Susan Akporiaye, president of the National Association of Nigeria Travel Agencies (NANTA), told BusinessDay that from ongoing meetings with foreign airlines, some of them revealed that since the unification of exchange rates, they have been repatriating their money from the recent ticket sales.

“So far, it looks good. There is nothing definite yet but at least one thing I take out is that it is a mixture of both sides. For some, the status quo is still the same, while some have better experiences. They say since the unification of the rates, they are beginning to get their funds but it is just the backlog that has remained trapped,” Akporiaye said.

She said the airlines have agreed to release lower inventories (cheaper fares) as a response to the positive development.

She said: “Most of the airlines appealed to the travel community to be a bit patient with them. They said it is looking good and very soon, there may be good news. They all agreed that there is no justification for not releasing the lower inventories.

“I think they just want to see how it goes. Some say they are willing to release inventories but they want to monitor the process and see how the process goes. If the process continues for a month or two, then they will release lower fares.”

Read also: CBN’s unsettled FX backlog puts investors on hold

Since last year, airlines blocked low ticket inventories, leaving high inventories to be sold in naira only while the low ticket inventories on most airlines’ websites can only be bought with dollar cards only. This was in a bid to cushion the effect of their trapped funds in Nigeria.

Bankole Bernard, chairman of Airlines and Passengers’ Joint Committee of the International Air Transport Association (IATA), had earlier predicted that the introduction of the single rate would reduce the amount of trapped funds in the country.

He said: “What this means is that the market will be even. At this point, a lot of people are going to lose money; some things will become more expensive. The black market man on the street will now go and look for a job because he would no longer have a job to do. Everything will be the same.

“So, this is good news for airlines as more funds will be repatriated. All the issues of not being able to repatriate their money will end. This is because there would be no difference in the rate. The airlines will lose money initially because they already have money that has piled up.”

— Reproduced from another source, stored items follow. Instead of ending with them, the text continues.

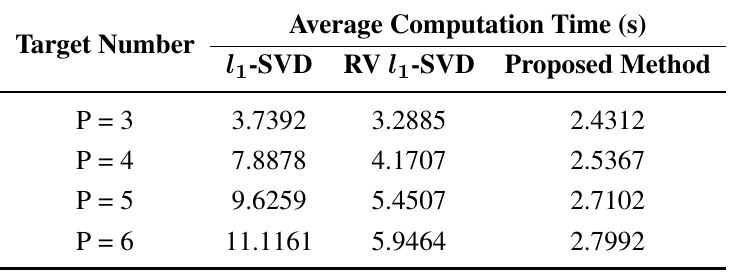
-SVD, RV l -SVD and the proposed method for 1 1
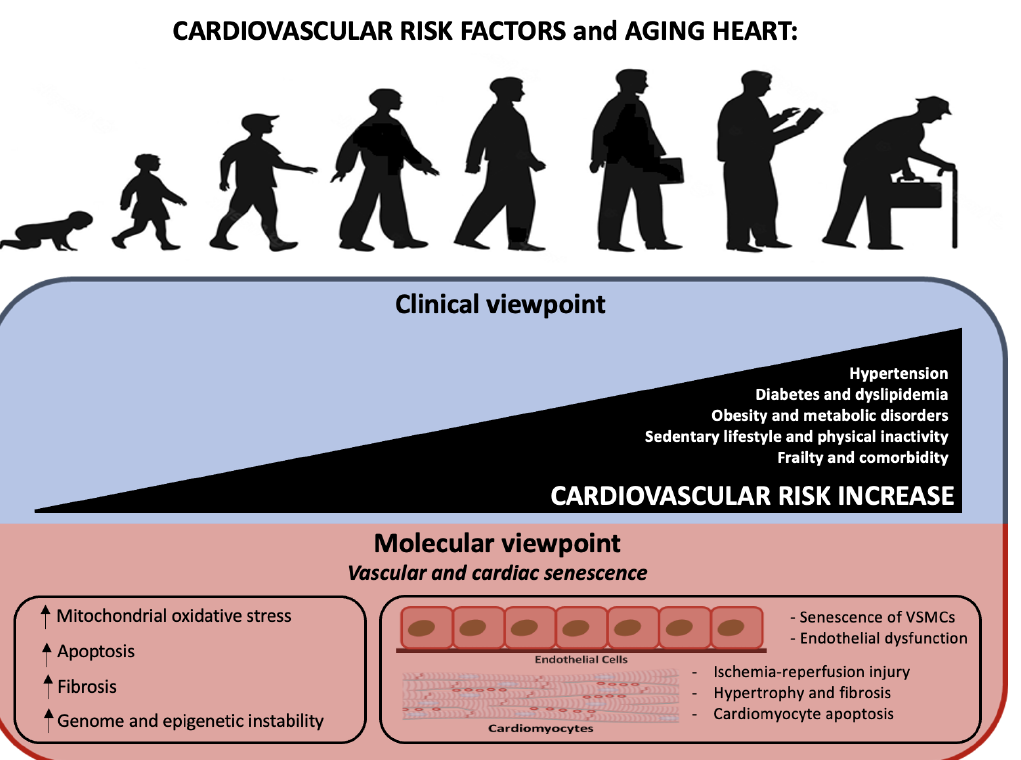
Figure 2. Aging heart and cardiovascular risk: from clinical to molecular viewpoint. The upper figure shows the correlation between age and CV risk, which is explained by an increase in the number of pathologies such as diabetes and dyslipidemia. Underneath, the same events are explained from a molecular point of view.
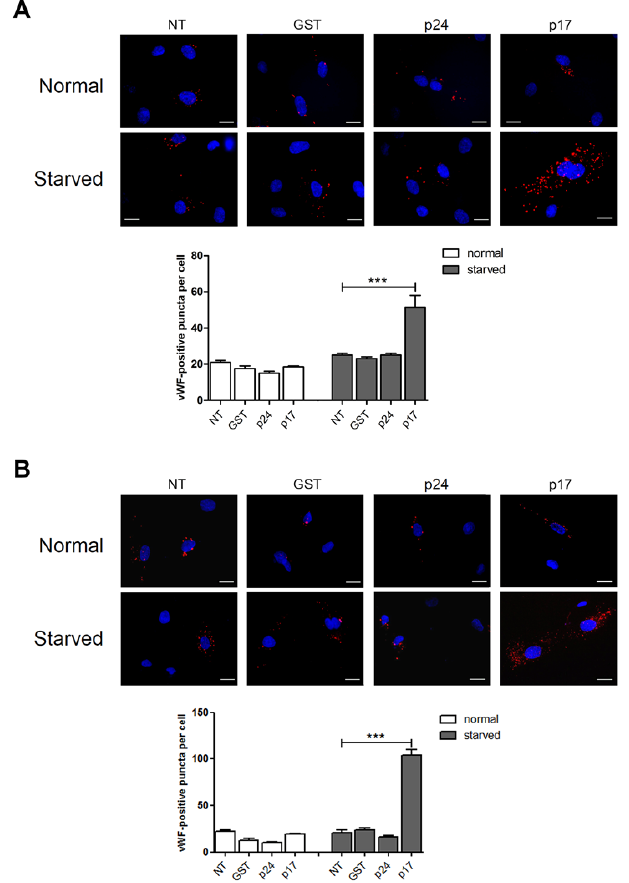
Figure 1. The HIV-1 matrix protein p17 induces von Willebrand factor (vWF) accumulation in Weibel-Palade bodies (WPBs) under serum deprivation. HUVECs ( A ) and HMVEC-Ls ( B ) were nucleofected with a mCherry-vWF-expressing plasmid and 24 h after nucleofection cells were starved or not for 16 h and then stimulated in the presence or absence of 10 ng / mL of GST, p24 or p17 in complete medium. The images display vWF signals in red and cell nuclei in blue. Scale bar, 10 µ m. Red-positive punctate structures were counted in order to quantify the levels of WPBs. NT indicates not treated cells. Values reported for vWF positive structures are the mean ± SD of 3 independent experiments with similar results. Statistical analysis was performed by one-way ANOVA, and the Bonferroni post-test was used to compare data (*** p < 0.001).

Last month, IATA disclosed that Nigeria owed $812.2 million out of $2.27 billion trapped funds globally, making it the country with the highest trapped funds.

The top five countries account for 68.0 percent of blocked funds, including Bangladesh ($214.1 million), Algeria ($196.3 million), Pakistan ($188.2 million) and Lebanon ($141.2 million).

IATA warned that rapidly rising levels of blocked funds were a threat to airline connectivity in the affected markets.

Kingsley Nwokeoma, president of Association of Foreign Airlines and Representatives in Nigeria (AFARN), told BusinessDay that the only reason why most airlines are still operating is because there is a new government and they are watching to see if there would be anything that would be different.

He said: “Ticket prices are still high and summer this year is low. Those that managed to travel for summer this year were downgraded. Those that would have travelled using business class downgraded to economy and some of the people that use regular economy had to cancel their travel plans because they cannot pay over one million naira because they are travelling for a six hour flight.

“The exchange rates increased. It is a new administration and we hope that once we have a substantive minister, perhaps things will change. The trapped funds are close to $1 billion and that is a lot of money. Most people travel to Cotonou, Lome and Accra and take two days’ holidays and leave from there to London. If there is a committed paying system, most funds will have been repatriated.”

BusinessDay had earlier reported that the price of an economy class ticket for Lagos-London and Lagos-France has increased to N1.9 million to N2.2 million from around N1.5 million a month ago.

Cost of air fares from Nigeria to various destinations have seen a sharp rise since the exchange rate for ticket pricing hit over N740/$.